Eigentlich klasse, das Leifheit-Putzequipment, ich arbeite gern damit.
Die Bodenplatte des Wischer ist in gewohnter Qualität sehr wendig und leicht zu führen - wäre da nicht die Sache mit dem Stiel, der in zwei Teilen geliefert wurde. Mittels einfacher (um nicht zu sagen primitiver) Steckverbindung sollen die beiden Teile kraftvoll dauerhaft aneinander gebracht werden. Der außen längsgeriffelte Alustiel ist zu einem Teil innen mit einem Plastikstutzen versehen. Das andere Teil soll draufgestülpt und der Stiel an dieser Stelle zusammengestaucht werden. Der ca.
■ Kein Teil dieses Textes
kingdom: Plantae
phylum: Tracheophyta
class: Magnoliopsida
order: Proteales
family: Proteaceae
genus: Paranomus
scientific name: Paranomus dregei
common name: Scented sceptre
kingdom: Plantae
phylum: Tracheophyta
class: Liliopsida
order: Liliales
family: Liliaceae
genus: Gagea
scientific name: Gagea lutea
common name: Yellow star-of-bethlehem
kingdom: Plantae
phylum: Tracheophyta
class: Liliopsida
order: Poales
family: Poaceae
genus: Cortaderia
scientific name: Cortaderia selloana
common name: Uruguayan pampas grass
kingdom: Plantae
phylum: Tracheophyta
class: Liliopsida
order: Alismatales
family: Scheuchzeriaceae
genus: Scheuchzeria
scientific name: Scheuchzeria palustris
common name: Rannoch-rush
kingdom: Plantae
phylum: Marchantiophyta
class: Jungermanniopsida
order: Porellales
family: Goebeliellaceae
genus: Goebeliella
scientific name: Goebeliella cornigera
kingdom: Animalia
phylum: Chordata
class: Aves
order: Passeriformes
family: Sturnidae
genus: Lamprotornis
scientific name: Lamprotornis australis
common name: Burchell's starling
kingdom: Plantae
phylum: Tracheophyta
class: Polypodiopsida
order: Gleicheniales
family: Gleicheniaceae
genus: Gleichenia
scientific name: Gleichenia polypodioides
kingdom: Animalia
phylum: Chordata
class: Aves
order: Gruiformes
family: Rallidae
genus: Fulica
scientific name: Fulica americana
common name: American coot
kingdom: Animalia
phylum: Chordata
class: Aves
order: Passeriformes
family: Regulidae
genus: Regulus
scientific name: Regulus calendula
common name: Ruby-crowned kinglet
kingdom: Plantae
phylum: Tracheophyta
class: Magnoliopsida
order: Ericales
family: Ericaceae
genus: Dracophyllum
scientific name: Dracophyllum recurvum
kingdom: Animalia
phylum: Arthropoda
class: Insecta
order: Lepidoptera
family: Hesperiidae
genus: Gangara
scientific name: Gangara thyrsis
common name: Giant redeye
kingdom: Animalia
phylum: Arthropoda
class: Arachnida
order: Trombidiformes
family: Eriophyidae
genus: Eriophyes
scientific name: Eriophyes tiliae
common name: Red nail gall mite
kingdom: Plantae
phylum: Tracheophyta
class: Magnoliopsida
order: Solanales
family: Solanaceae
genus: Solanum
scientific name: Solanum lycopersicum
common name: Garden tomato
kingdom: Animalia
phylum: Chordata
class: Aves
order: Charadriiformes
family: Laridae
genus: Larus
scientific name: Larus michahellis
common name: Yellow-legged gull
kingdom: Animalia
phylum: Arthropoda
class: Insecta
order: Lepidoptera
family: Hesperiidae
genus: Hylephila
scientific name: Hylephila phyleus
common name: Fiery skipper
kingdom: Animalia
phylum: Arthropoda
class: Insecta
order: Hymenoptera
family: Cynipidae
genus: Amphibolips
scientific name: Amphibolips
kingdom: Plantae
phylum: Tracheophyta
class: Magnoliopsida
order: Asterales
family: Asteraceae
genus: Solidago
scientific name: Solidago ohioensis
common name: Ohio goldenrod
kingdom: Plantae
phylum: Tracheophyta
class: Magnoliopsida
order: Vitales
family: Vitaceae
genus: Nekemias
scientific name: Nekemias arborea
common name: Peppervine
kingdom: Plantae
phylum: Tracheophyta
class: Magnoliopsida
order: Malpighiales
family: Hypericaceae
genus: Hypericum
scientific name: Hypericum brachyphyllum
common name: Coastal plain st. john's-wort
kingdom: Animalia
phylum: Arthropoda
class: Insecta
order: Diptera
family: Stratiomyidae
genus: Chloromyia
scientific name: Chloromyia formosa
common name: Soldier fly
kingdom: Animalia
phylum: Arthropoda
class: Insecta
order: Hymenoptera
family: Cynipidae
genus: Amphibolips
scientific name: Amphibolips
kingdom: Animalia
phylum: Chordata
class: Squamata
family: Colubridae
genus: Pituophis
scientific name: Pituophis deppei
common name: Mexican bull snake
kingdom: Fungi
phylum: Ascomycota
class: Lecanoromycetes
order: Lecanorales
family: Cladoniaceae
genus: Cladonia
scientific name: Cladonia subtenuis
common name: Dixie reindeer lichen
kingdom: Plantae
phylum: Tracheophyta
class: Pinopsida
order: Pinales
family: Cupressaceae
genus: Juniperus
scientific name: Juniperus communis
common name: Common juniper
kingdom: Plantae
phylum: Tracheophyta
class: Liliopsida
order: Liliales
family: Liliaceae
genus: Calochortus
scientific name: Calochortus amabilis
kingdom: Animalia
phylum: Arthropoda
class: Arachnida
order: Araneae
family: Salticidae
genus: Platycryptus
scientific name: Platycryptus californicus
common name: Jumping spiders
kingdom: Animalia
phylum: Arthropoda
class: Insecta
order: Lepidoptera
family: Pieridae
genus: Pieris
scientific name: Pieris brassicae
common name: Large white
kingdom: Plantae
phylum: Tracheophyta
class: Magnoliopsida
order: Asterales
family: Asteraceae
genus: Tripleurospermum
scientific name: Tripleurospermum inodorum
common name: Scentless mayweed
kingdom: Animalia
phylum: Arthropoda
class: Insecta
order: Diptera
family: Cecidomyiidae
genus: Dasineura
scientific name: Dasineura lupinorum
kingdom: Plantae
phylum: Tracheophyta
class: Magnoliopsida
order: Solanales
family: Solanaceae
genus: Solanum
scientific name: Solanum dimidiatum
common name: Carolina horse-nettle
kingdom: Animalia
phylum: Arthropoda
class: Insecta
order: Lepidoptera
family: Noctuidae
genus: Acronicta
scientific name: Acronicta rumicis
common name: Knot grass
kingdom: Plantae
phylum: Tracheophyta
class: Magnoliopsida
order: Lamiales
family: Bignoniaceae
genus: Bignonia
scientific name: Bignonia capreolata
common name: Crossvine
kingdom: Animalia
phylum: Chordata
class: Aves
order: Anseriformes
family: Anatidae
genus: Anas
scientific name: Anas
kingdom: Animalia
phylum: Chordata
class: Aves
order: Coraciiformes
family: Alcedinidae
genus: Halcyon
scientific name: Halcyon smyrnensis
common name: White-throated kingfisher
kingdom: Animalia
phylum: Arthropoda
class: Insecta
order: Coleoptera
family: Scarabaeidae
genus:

Daumen breite Spalt, der dabei bleibt ist Absicht - so steht es zumindest in der Bastelanleitung.
Nun, es zeigte sich, dass meine Skepsis bezüglich der Haltbarkeit und bequemen Handhabung berechtigt sein sollte.
Nicht nur dass der Stiel an dieser Schwachstelle instabil ist, sich die Verbindung immer wieder löst und ich beim Küchewischen den unteren Teil meines Wischgerätes unter der Eckbank wieder hervorklauben musste;
nein, viel schlimmer noch wiegen mir die aufgerissenen Handflächen, die beim Führen des Wischers und vor allem beim Auspressvorgang am der Leifheitwischpresse immer wieder über die scharfkanntige Unebenheit der Steilverbindung gleiten.
Ich habe das Problem vorerst mal durch eine fette Textilbandumwicklung gelöst - aaaber: Kaufe ich Gerätschaften einer renommierten Marke für entsprechende Preise, um mir dann mit Paketband einen Bodenwischer gebrauchsfähig zu machen?
Nein, Leifheit, das gibt einen fetten Punkteabzug. So ein Gerät kann doch einer wirklich nur am Schreibtisch konstruieren.